Sacha: In my speech, I hope to talk about the experiences from each of my degrees at Murray State and at George Washington as well as push them to be critical scholars. I grew up as a military brat and moved around quite a bit as a kid. I was also a first-generation college student, so times were not always easy for me. But I did it, and I hope to inspire current students with my story.

I also want students to remember that comparison is the theft of joy. When you’re here at Murray State and preparing to graduate, you can look at others with jobs already or various honors, and that can really affect your final experiences here on campus. Like me, I hope all students have made a family here at Murray State. Don’t let yourself steal your own joy by comparing yourselves to others. Everyone has his or her own journey and path.

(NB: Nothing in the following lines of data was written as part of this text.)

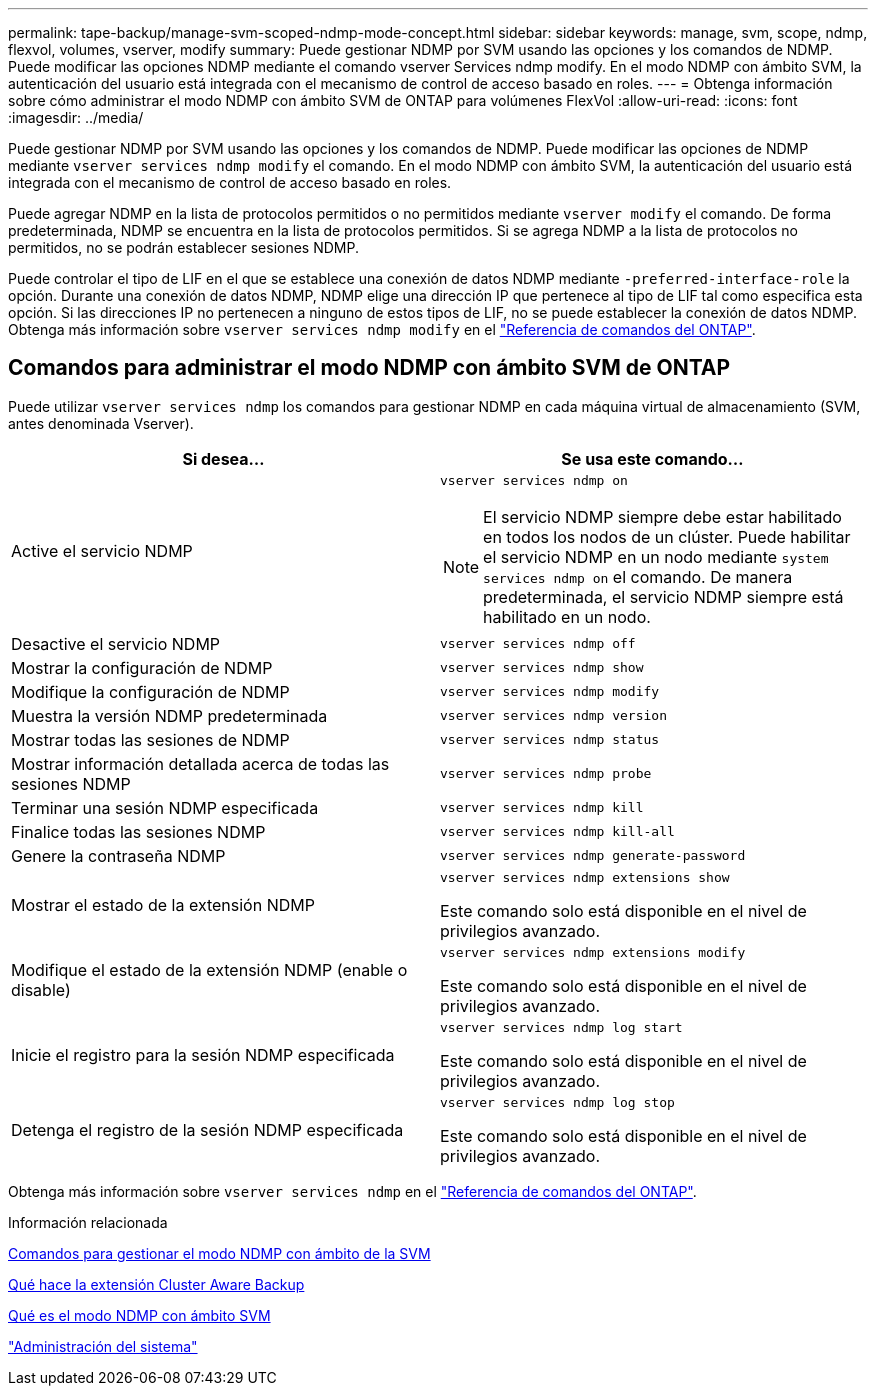 ---
permalink: tape-backup/manage-svm-scoped-ndmp-mode-concept.html 
sidebar: sidebar 
keywords: manage, svm, scope, ndmp, flexvol, volumes, vserver, modify 
summary: Puede gestionar NDMP por SVM usando las opciones y los comandos de NDMP. Puede modificar las opciones NDMP mediante el comando vserver Services ndmp modify. En el modo NDMP con ámbito SVM, la autenticación del usuario está integrada con el mecanismo de control de acceso basado en roles. 
---
= Obtenga información sobre cómo administrar el modo NDMP con ámbito SVM de ONTAP para volúmenes FlexVol
:allow-uri-read: 
:icons: font
:imagesdir: ../media/


[role="lead"]
Puede gestionar NDMP por SVM usando las opciones y los comandos de NDMP. Puede modificar las opciones de NDMP mediante `vserver services ndmp modify` el comando. En el modo NDMP con ámbito SVM, la autenticación del usuario está integrada con el mecanismo de control de acceso basado en roles.

Puede agregar NDMP en la lista de protocolos permitidos o no permitidos mediante `vserver modify` el comando. De forma predeterminada, NDMP se encuentra en la lista de protocolos permitidos. Si se agrega NDMP a la lista de protocolos no permitidos, no se podrán establecer sesiones NDMP.

Puede controlar el tipo de LIF en el que se establece una conexión de datos NDMP mediante `-preferred-interface-role` la opción. Durante una conexión de datos NDMP, NDMP elige una dirección IP que pertenece al tipo de LIF tal como especifica esta opción. Si las direcciones IP no pertenecen a ninguno de estos tipos de LIF, no se puede establecer la conexión de datos NDMP. Obtenga más información sobre `vserver services ndmp modify` en el link:https://docs.netapp.com/us-en/ontap-cli/vserver-services-ndmp-modify.html["Referencia de comandos del ONTAP"^].



== Comandos para administrar el modo NDMP con ámbito SVM de ONTAP

Puede utilizar `vserver services ndmp` los comandos para gestionar NDMP en cada máquina virtual de almacenamiento (SVM, antes denominada Vserver).

|===
| Si desea... | Se usa este comando... 


 a| 
Active el servicio NDMP
 a| 
`vserver services ndmp on`

[NOTE]
====
El servicio NDMP siempre debe estar habilitado en todos los nodos de un clúster. Puede habilitar el servicio NDMP en un nodo mediante `system services ndmp on` el comando. De manera predeterminada, el servicio NDMP siempre está habilitado en un nodo.

====


 a| 
Desactive el servicio NDMP
 a| 
`vserver services ndmp off`



 a| 
Mostrar la configuración de NDMP
 a| 
`vserver services ndmp show`



 a| 
Modifique la configuración de NDMP
 a| 
`vserver services ndmp modify`



 a| 
Muestra la versión NDMP predeterminada
 a| 
`vserver services ndmp version`



 a| 
Mostrar todas las sesiones de NDMP
 a| 
`vserver services ndmp status`



 a| 
Mostrar información detallada acerca de todas las sesiones NDMP
 a| 
`vserver services ndmp probe`



 a| 
Terminar una sesión NDMP especificada
 a| 
`vserver services ndmp kill`



 a| 
Finalice todas las sesiones NDMP
 a| 
`vserver services ndmp kill-all`



 a| 
Genere la contraseña NDMP
 a| 
`vserver services ndmp generate-password`



 a| 
Mostrar el estado de la extensión NDMP
 a| 
`vserver services ndmp extensions show`

Este comando solo está disponible en el nivel de privilegios avanzado.



 a| 
Modifique el estado de la extensión NDMP (enable o disable)
 a| 
`vserver services ndmp extensions modify`

Este comando solo está disponible en el nivel de privilegios avanzado.



 a| 
Inicie el registro para la sesión NDMP especificada
 a| 
`vserver services ndmp log start`

Este comando solo está disponible en el nivel de privilegios avanzado.



 a| 
Detenga el registro de la sesión NDMP especificada
 a| 
`vserver services ndmp log stop`

Este comando solo está disponible en el nivel de privilegios avanzado.

|===
Obtenga más información sobre `vserver services ndmp` en el link:https://docs.netapp.com/us-en/ontap-cli/search.html?q=vserver+services+ndmp["Referencia de comandos del ONTAP"^].

.Información relacionada
xref:commands-manage-svm-scoped-ndmp-reference.adoc[Comandos para gestionar el modo NDMP con ámbito de la SVM]

xref:cluster-aware-backup-extension-concept.adoc[Qué hace la extensión Cluster Aware Backup]

xref:svm-scoped-ndmp-mode-concept.adoc[Qué es el modo NDMP con ámbito SVM]

link:../system-admin/index.html["Administración del sistema"]
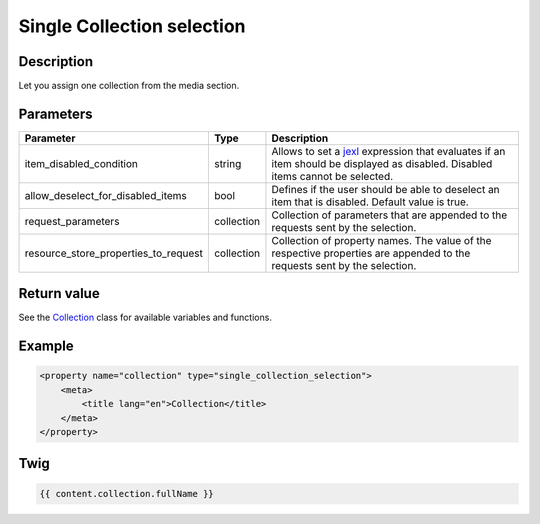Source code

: Single Collection selection
===========================

Description
-----------

Let you assign one collection from the media section.

Parameters
----------

.. list-table::
    :header-rows: 1

    * - Parameter
      - Type
      - Description
    * - item_disabled_condition
      - string
      - Allows to set a `jexl`_ expression that evaluates if an item should be displayed as disabled.
        Disabled items cannot be selected.
    * - allow_deselect_for_disabled_items
      - bool
      - Defines if the user should be able to deselect an item that is disabled. Default value is true.
    * - request_parameters
      - collection
      - Collection of parameters that are appended to the requests sent by the selection.
    * - resource_store_properties_to_request
      - collection
      - Collection of property names.
        The value of the respective properties are appended to the requests sent by the selection.

Return value
------------

See the Collection_ class for available variables and functions.

Example
-------

.. code-block:: xml

    <property name="collection" type="single_collection_selection">
        <meta>
            <title lang="en">Collection</title>
        </meta>
    </property>

Twig
----

.. code-block:: twig

    {{ content.collection.fullName }}

.. _Collection: https://github.com/sulu/sulu/blob/2.x/src/Sulu/Bundle/MediaBundle/Api/Collection.php
.. _jexl: https://github.com/TomFrost/jexl
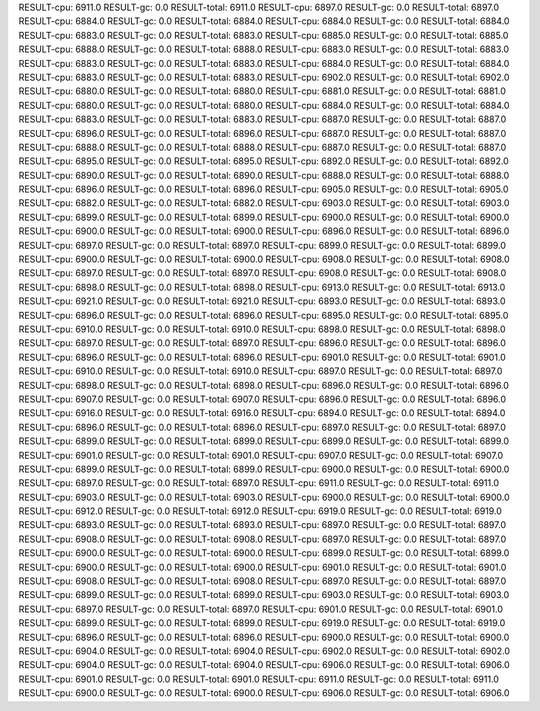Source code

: RESULT-cpu: 6911.0
RESULT-gc: 0.0
RESULT-total: 6911.0
RESULT-cpu: 6897.0
RESULT-gc: 0.0
RESULT-total: 6897.0
RESULT-cpu: 6884.0
RESULT-gc: 0.0
RESULT-total: 6884.0
RESULT-cpu: 6884.0
RESULT-gc: 0.0
RESULT-total: 6884.0
RESULT-cpu: 6883.0
RESULT-gc: 0.0
RESULT-total: 6883.0
RESULT-cpu: 6885.0
RESULT-gc: 0.0
RESULT-total: 6885.0
RESULT-cpu: 6888.0
RESULT-gc: 0.0
RESULT-total: 6888.0
RESULT-cpu: 6883.0
RESULT-gc: 0.0
RESULT-total: 6883.0
RESULT-cpu: 6883.0
RESULT-gc: 0.0
RESULT-total: 6883.0
RESULT-cpu: 6884.0
RESULT-gc: 0.0
RESULT-total: 6884.0
RESULT-cpu: 6883.0
RESULT-gc: 0.0
RESULT-total: 6883.0
RESULT-cpu: 6902.0
RESULT-gc: 0.0
RESULT-total: 6902.0
RESULT-cpu: 6880.0
RESULT-gc: 0.0
RESULT-total: 6880.0
RESULT-cpu: 6881.0
RESULT-gc: 0.0
RESULT-total: 6881.0
RESULT-cpu: 6880.0
RESULT-gc: 0.0
RESULT-total: 6880.0
RESULT-cpu: 6884.0
RESULT-gc: 0.0
RESULT-total: 6884.0
RESULT-cpu: 6883.0
RESULT-gc: 0.0
RESULT-total: 6883.0
RESULT-cpu: 6887.0
RESULT-gc: 0.0
RESULT-total: 6887.0
RESULT-cpu: 6896.0
RESULT-gc: 0.0
RESULT-total: 6896.0
RESULT-cpu: 6887.0
RESULT-gc: 0.0
RESULT-total: 6887.0
RESULT-cpu: 6888.0
RESULT-gc: 0.0
RESULT-total: 6888.0
RESULT-cpu: 6887.0
RESULT-gc: 0.0
RESULT-total: 6887.0
RESULT-cpu: 6895.0
RESULT-gc: 0.0
RESULT-total: 6895.0
RESULT-cpu: 6892.0
RESULT-gc: 0.0
RESULT-total: 6892.0
RESULT-cpu: 6890.0
RESULT-gc: 0.0
RESULT-total: 6890.0
RESULT-cpu: 6888.0
RESULT-gc: 0.0
RESULT-total: 6888.0
RESULT-cpu: 6896.0
RESULT-gc: 0.0
RESULT-total: 6896.0
RESULT-cpu: 6905.0
RESULT-gc: 0.0
RESULT-total: 6905.0
RESULT-cpu: 6882.0
RESULT-gc: 0.0
RESULT-total: 6882.0
RESULT-cpu: 6903.0
RESULT-gc: 0.0
RESULT-total: 6903.0
RESULT-cpu: 6899.0
RESULT-gc: 0.0
RESULT-total: 6899.0
RESULT-cpu: 6900.0
RESULT-gc: 0.0
RESULT-total: 6900.0
RESULT-cpu: 6900.0
RESULT-gc: 0.0
RESULT-total: 6900.0
RESULT-cpu: 6896.0
RESULT-gc: 0.0
RESULT-total: 6896.0
RESULT-cpu: 6897.0
RESULT-gc: 0.0
RESULT-total: 6897.0
RESULT-cpu: 6899.0
RESULT-gc: 0.0
RESULT-total: 6899.0
RESULT-cpu: 6900.0
RESULT-gc: 0.0
RESULT-total: 6900.0
RESULT-cpu: 6908.0
RESULT-gc: 0.0
RESULT-total: 6908.0
RESULT-cpu: 6897.0
RESULT-gc: 0.0
RESULT-total: 6897.0
RESULT-cpu: 6908.0
RESULT-gc: 0.0
RESULT-total: 6908.0
RESULT-cpu: 6898.0
RESULT-gc: 0.0
RESULT-total: 6898.0
RESULT-cpu: 6913.0
RESULT-gc: 0.0
RESULT-total: 6913.0
RESULT-cpu: 6921.0
RESULT-gc: 0.0
RESULT-total: 6921.0
RESULT-cpu: 6893.0
RESULT-gc: 0.0
RESULT-total: 6893.0
RESULT-cpu: 6896.0
RESULT-gc: 0.0
RESULT-total: 6896.0
RESULT-cpu: 6895.0
RESULT-gc: 0.0
RESULT-total: 6895.0
RESULT-cpu: 6910.0
RESULT-gc: 0.0
RESULT-total: 6910.0
RESULT-cpu: 6898.0
RESULT-gc: 0.0
RESULT-total: 6898.0
RESULT-cpu: 6897.0
RESULT-gc: 0.0
RESULT-total: 6897.0
RESULT-cpu: 6896.0
RESULT-gc: 0.0
RESULT-total: 6896.0
RESULT-cpu: 6896.0
RESULT-gc: 0.0
RESULT-total: 6896.0
RESULT-cpu: 6901.0
RESULT-gc: 0.0
RESULT-total: 6901.0
RESULT-cpu: 6910.0
RESULT-gc: 0.0
RESULT-total: 6910.0
RESULT-cpu: 6897.0
RESULT-gc: 0.0
RESULT-total: 6897.0
RESULT-cpu: 6898.0
RESULT-gc: 0.0
RESULT-total: 6898.0
RESULT-cpu: 6896.0
RESULT-gc: 0.0
RESULT-total: 6896.0
RESULT-cpu: 6907.0
RESULT-gc: 0.0
RESULT-total: 6907.0
RESULT-cpu: 6896.0
RESULT-gc: 0.0
RESULT-total: 6896.0
RESULT-cpu: 6916.0
RESULT-gc: 0.0
RESULT-total: 6916.0
RESULT-cpu: 6894.0
RESULT-gc: 0.0
RESULT-total: 6894.0
RESULT-cpu: 6896.0
RESULT-gc: 0.0
RESULT-total: 6896.0
RESULT-cpu: 6897.0
RESULT-gc: 0.0
RESULT-total: 6897.0
RESULT-cpu: 6899.0
RESULT-gc: 0.0
RESULT-total: 6899.0
RESULT-cpu: 6899.0
RESULT-gc: 0.0
RESULT-total: 6899.0
RESULT-cpu: 6901.0
RESULT-gc: 0.0
RESULT-total: 6901.0
RESULT-cpu: 6907.0
RESULT-gc: 0.0
RESULT-total: 6907.0
RESULT-cpu: 6899.0
RESULT-gc: 0.0
RESULT-total: 6899.0
RESULT-cpu: 6900.0
RESULT-gc: 0.0
RESULT-total: 6900.0
RESULT-cpu: 6897.0
RESULT-gc: 0.0
RESULT-total: 6897.0
RESULT-cpu: 6911.0
RESULT-gc: 0.0
RESULT-total: 6911.0
RESULT-cpu: 6903.0
RESULT-gc: 0.0
RESULT-total: 6903.0
RESULT-cpu: 6900.0
RESULT-gc: 0.0
RESULT-total: 6900.0
RESULT-cpu: 6912.0
RESULT-gc: 0.0
RESULT-total: 6912.0
RESULT-cpu: 6919.0
RESULT-gc: 0.0
RESULT-total: 6919.0
RESULT-cpu: 6893.0
RESULT-gc: 0.0
RESULT-total: 6893.0
RESULT-cpu: 6897.0
RESULT-gc: 0.0
RESULT-total: 6897.0
RESULT-cpu: 6908.0
RESULT-gc: 0.0
RESULT-total: 6908.0
RESULT-cpu: 6897.0
RESULT-gc: 0.0
RESULT-total: 6897.0
RESULT-cpu: 6900.0
RESULT-gc: 0.0
RESULT-total: 6900.0
RESULT-cpu: 6899.0
RESULT-gc: 0.0
RESULT-total: 6899.0
RESULT-cpu: 6900.0
RESULT-gc: 0.0
RESULT-total: 6900.0
RESULT-cpu: 6901.0
RESULT-gc: 0.0
RESULT-total: 6901.0
RESULT-cpu: 6908.0
RESULT-gc: 0.0
RESULT-total: 6908.0
RESULT-cpu: 6897.0
RESULT-gc: 0.0
RESULT-total: 6897.0
RESULT-cpu: 6899.0
RESULT-gc: 0.0
RESULT-total: 6899.0
RESULT-cpu: 6903.0
RESULT-gc: 0.0
RESULT-total: 6903.0
RESULT-cpu: 6897.0
RESULT-gc: 0.0
RESULT-total: 6897.0
RESULT-cpu: 6901.0
RESULT-gc: 0.0
RESULT-total: 6901.0
RESULT-cpu: 6899.0
RESULT-gc: 0.0
RESULT-total: 6899.0
RESULT-cpu: 6919.0
RESULT-gc: 0.0
RESULT-total: 6919.0
RESULT-cpu: 6896.0
RESULT-gc: 0.0
RESULT-total: 6896.0
RESULT-cpu: 6900.0
RESULT-gc: 0.0
RESULT-total: 6900.0
RESULT-cpu: 6904.0
RESULT-gc: 0.0
RESULT-total: 6904.0
RESULT-cpu: 6902.0
RESULT-gc: 0.0
RESULT-total: 6902.0
RESULT-cpu: 6904.0
RESULT-gc: 0.0
RESULT-total: 6904.0
RESULT-cpu: 6906.0
RESULT-gc: 0.0
RESULT-total: 6906.0
RESULT-cpu: 6901.0
RESULT-gc: 0.0
RESULT-total: 6901.0
RESULT-cpu: 6911.0
RESULT-gc: 0.0
RESULT-total: 6911.0
RESULT-cpu: 6900.0
RESULT-gc: 0.0
RESULT-total: 6900.0
RESULT-cpu: 6906.0
RESULT-gc: 0.0
RESULT-total: 6906.0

Jordan: I also want to say how proud I am of Sacha. She has worked so hard to get where she is today and hasn’t had the easiest path. She’s conquered so many obstacles, but she’s made it. She even became pregnant with Nora as she began schooling for her doctorate, but she did it. I think her own experiences and triumphs will really inspire current McNair students.

Murray State: How does it feel to bring back your daughter to Murray State and have her here while you nail your shoes to the Shoe Tree?

Jordan: Oh, wow. It’s awe-inspiring. This is her first time visiting campus, and I really haven’t wrapped my head around it yet. If it weren’t for Murray State, she wouldn’t be here. We owe this University so much.

Jordan and Sacha Sharp, 2011 and 2010 graduates, recently visited campus for Sacha to speak at the McNair Scholarship Banquet. During their visit, the couple nailed their shoes to the Shoe Tree and introduced their 13-month-old daughter, Nora, to campus.